If any man shalbee sent forth as a souldier and shall return maimed hee shalbee majntained competently by the Collonie during his life.

After last year's shameful scandals about VA officials who created fradulent log records to cover up the fact that veterans couldn't get timely health care appointments, this week's passage of H.R. 203, the federal Clay Hunt Suicide Prevention Act for American Veterans, is a promising sign.

Blocked in the last congress and thought dead, the measure came roaring back to life in the new congress and quickly passed the House and Senate unanimously. Among other provisions, the bill provides incentives for expanding clinical mental health staffing at VA facilities, funds early peer assistance for vets with mental health problems and requires annual outside reviews of the VA's overall mental health programs and suicide prevention efforts.
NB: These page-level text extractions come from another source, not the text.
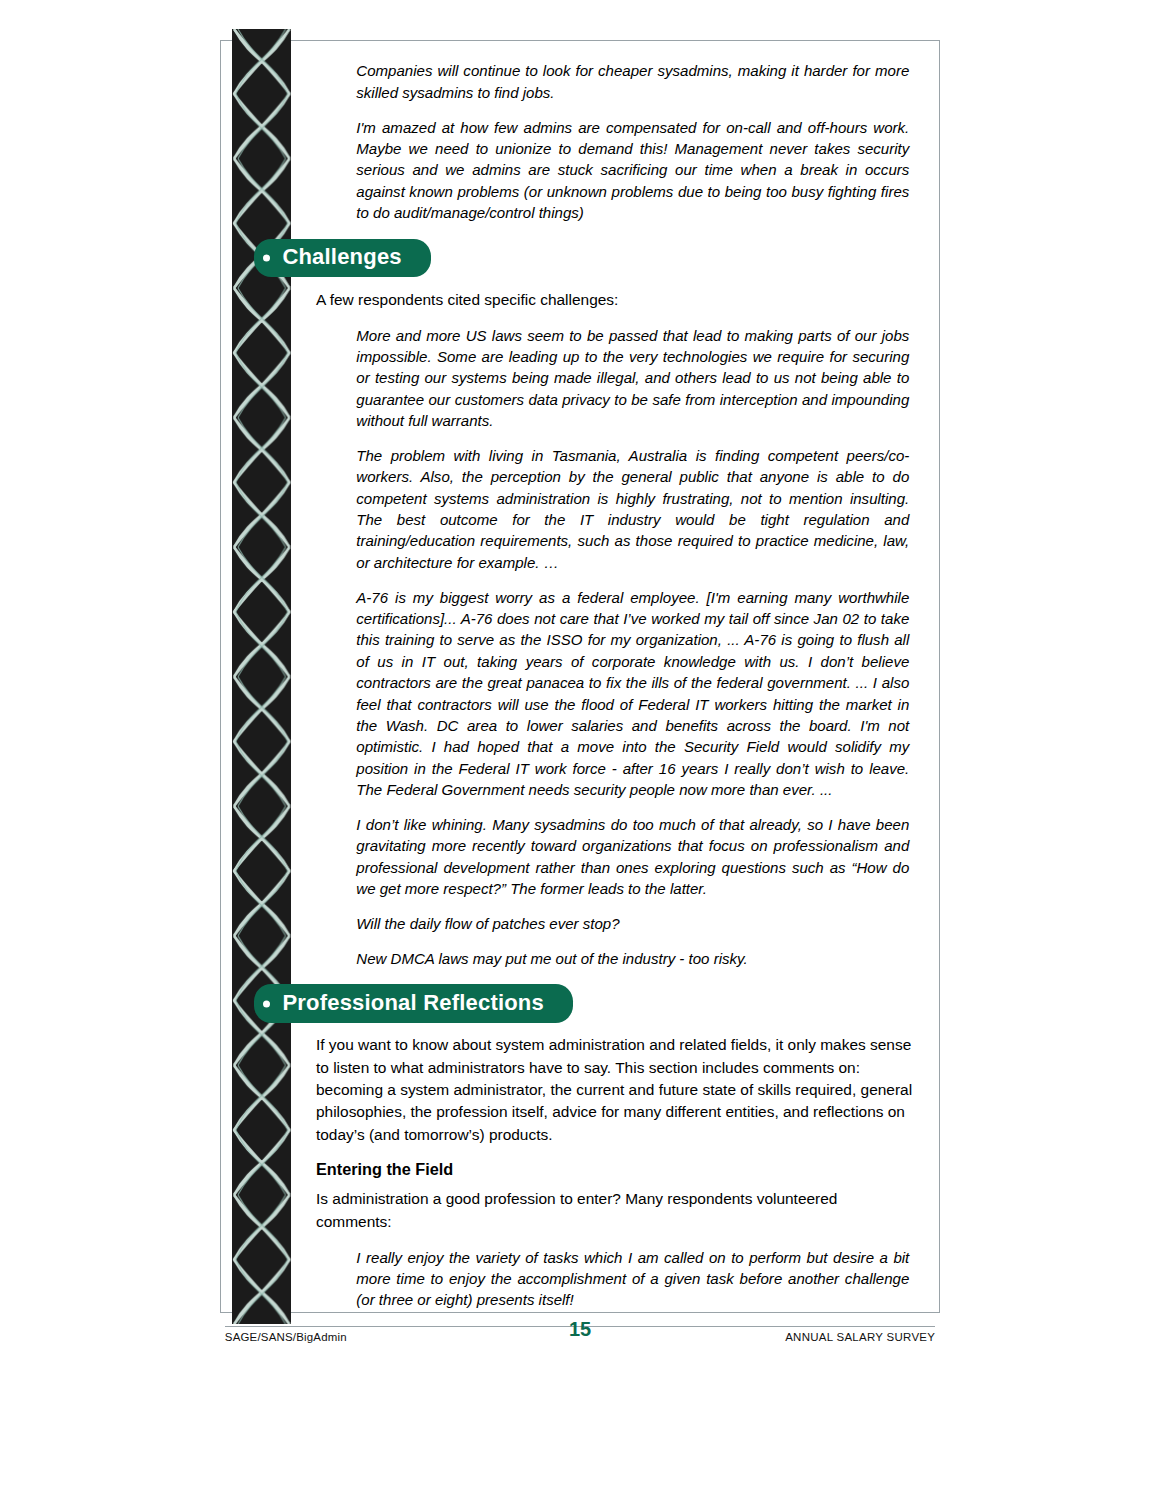Companies will continue to look for cheaper sysadmins, making it harder for more skilled sysadmins to find jobs.
I'm amazed at how few admins are compensated for on-call and off-hours work. Maybe we need to unionize to demand this! Management never takes security serious and we admins are stuck sacrificing our time when a break in occurs against known problems (or unknown problems due to being too busy fighting fires to do audit/manage/control things)
Challenges
A few respondents cited specific challenges:
More and more US laws seem to be passed that lead to making parts of our jobs impossible. Some are leading up to the very technologies we require for securing or testing our systems being made illegal, and others lead to us not being able to guarantee our customers data privacy to be safe from interception and impounding without full warrants.
The problem with living in Tasmania, Australia is finding competent peers/co-workers. Also, the perception by the general public that anyone is able to do competent systems administration is highly frustrating, not to mention insulting. The best outcome for the IT industry would be tight regulation and training/education requirements, such as those required to practice medicine, law, or architecture for example. …
A-76 is my biggest worry as a federal employee. [I'm earning many worthwhile certifications]... A-76 does not care that I’ve worked my tail off since Jan 02 to take this training to serve as the ISSO for my organization, ... A-76 is going to flush all of us in IT out, taking years of corporate knowledge with us. I don’t believe contractors are the great panacea to fix the ills of the federal government. ... I also feel that contractors will use the flood of Federal IT workers hitting the market in the Wash. DC area to lower salaries and benefits across the board. I'm not optimistic. I had hoped that a move into the Security Field would solidify my position in the Federal IT work force - after 16 years I really don’t wish to leave. The Federal Government needs security people now more than ever. ...
I don’t like whining. Many sysadmins do too much of that already, so I have been gravitating more recently toward organizations that focus on professionalism and professional development rather than ones exploring questions such as “How do we get more respect?” The former leads to the latter.
Will the daily flow of patches ever stop?
New DMCA laws may put me out of the industry - too risky.
Professional Reflections
If you want to know about system administration and related fields, it only makes sense to listen to what administrators have to say. This section includes comments on: becoming a system administrator, the current and future state of skills required, general philosophies, the profession itself, advice for many different entities, and reflections on today’s (and tomorrow’s) products.
Entering the Field
Is administration a good profession to enter? Many respondents volunteered comments:
I really enjoy the variety of tasks which I am called on to perform but desire a bit more time to enjoy the accomplishment of a given task before another challenge (or three or eight) presents itself!
SAGE/SANS/BigAdmin 15 ANNUAL SALARY SURVEY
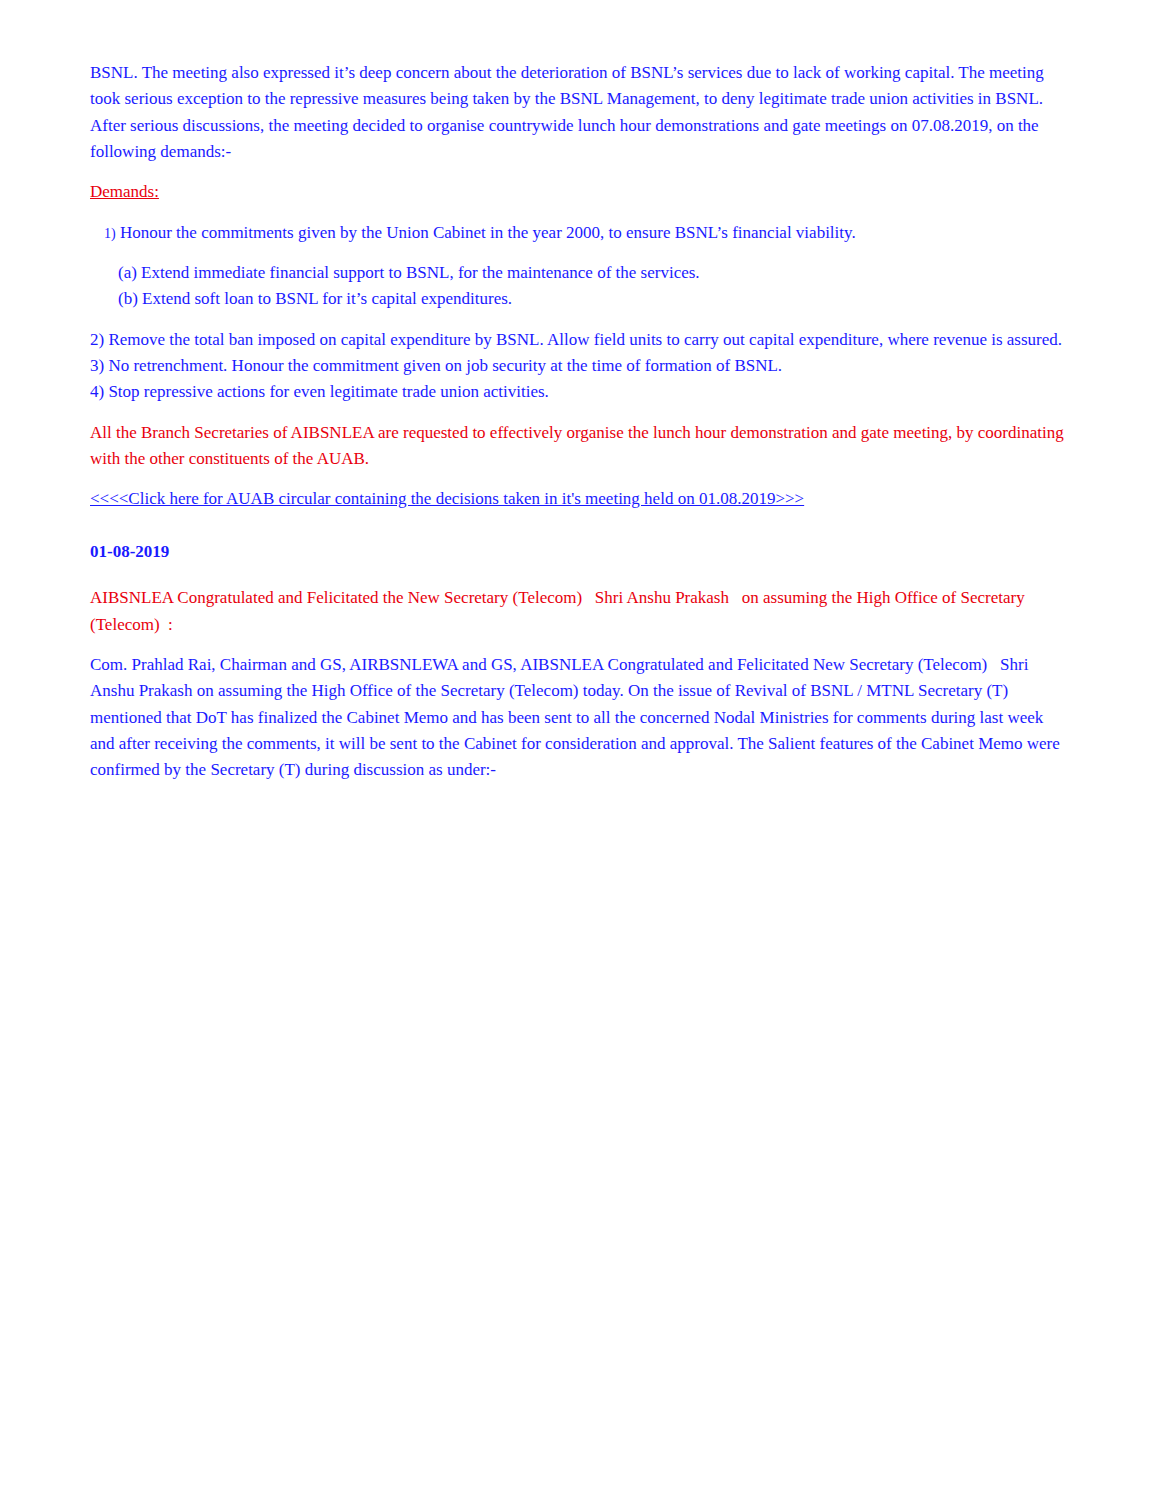BSNL. The meeting also expressed it’s deep concern about the deterioration of BSNL’s services due to lack of working capital. The meeting took serious exception to the repressive measures being taken by the BSNL Management, to deny legitimate trade union activities in BSNL. After serious discussions, the meeting decided to organise countrywide lunch hour demonstrations and gate meetings on 07.08.2019, on the following demands:-
Demands:
1) Honour the commitments given by the Union Cabinet in the year 2000, to ensure BSNL’s financial viability.
(a) Extend immediate financial support to BSNL, for the maintenance of the services.
(b) Extend soft loan to BSNL for it’s capital expenditures.
2) Remove the total ban imposed on capital expenditure by BSNL. Allow field units to carry out capital expenditure, where revenue is assured.
3) No retrenchment. Honour the commitment given on job security at the time of formation of BSNL.
4) Stop repressive actions for even legitimate trade union activities.
All the Branch Secretaries of AIBSNLEA are requested to effectively organise the lunch hour demonstration and gate meeting, by coordinating with the other constituents of the AUAB.
<<<<Click here for AUAB circular containing the decisions taken in it's meeting held on 01.08.2019>>>
01-08-2019
AIBSNLEA Congratulated and Felicitated the New Secretary (Telecom) Shri Anshu Prakash on assuming the High Office of Secretary (Telecom) :
Com. Prahlad Rai, Chairman and GS, AIRBSNLEWA and GS, AIBSNLEA Congratulated and Felicitated New Secretary (Telecom) Shri Anshu Prakash on assuming the High Office of the Secretary (Telecom) today. On the issue of Revival of BSNL / MTNL Secretary (T) mentioned that DoT has finalized the Cabinet Memo and has been sent to all the concerned Nodal Ministries for comments during last week and after receiving the comments, it will be sent to the Cabinet for consideration and approval. The Salient features of the Cabinet Memo were confirmed by the Secretary (T) during discussion as under:-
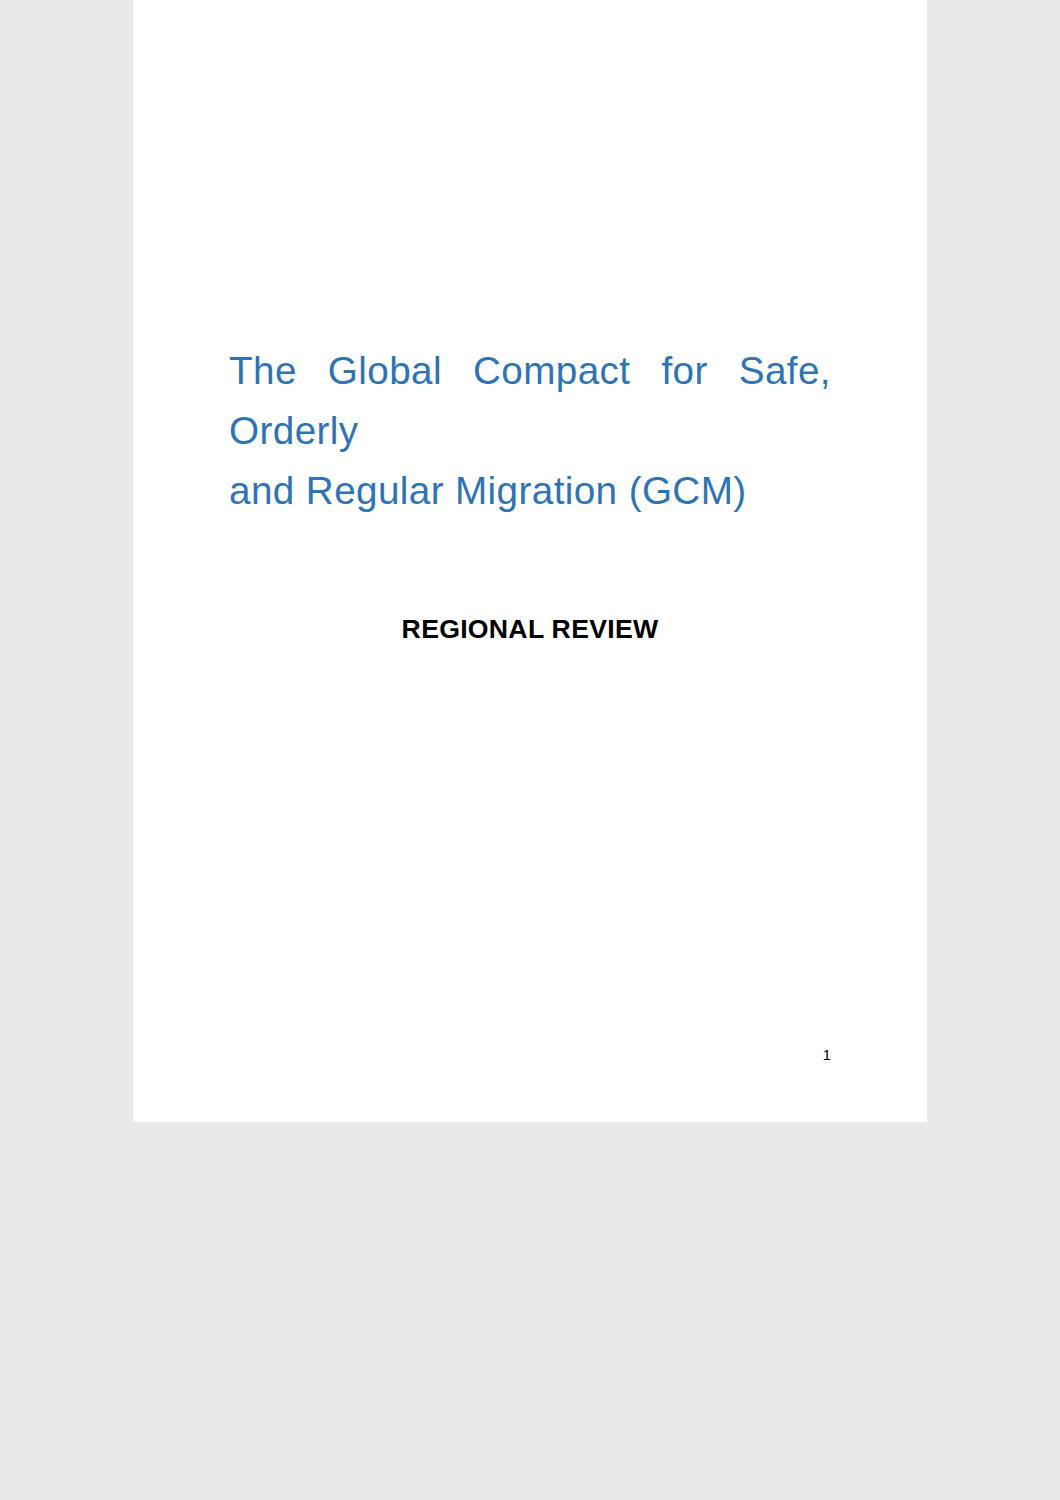The Global Compact for Safe, Orderly and Regular Migration (GCM)
REGIONAL REVIEW
1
The need is even more acute than previously believed, according to a study soon to be published in the journal Annals of Epidemiology and cited recently in the Los Angeles Times. Based on records of 1.3 million veterans who were on active duty between 2001 and 2007, the study documented suicide rates 50 percent higher than among civilians of comparable demographics.

Whatever our opinions about specific conflicts, military men and women serve in the name of the American people - all of us. The least we can do is keep our promises to them.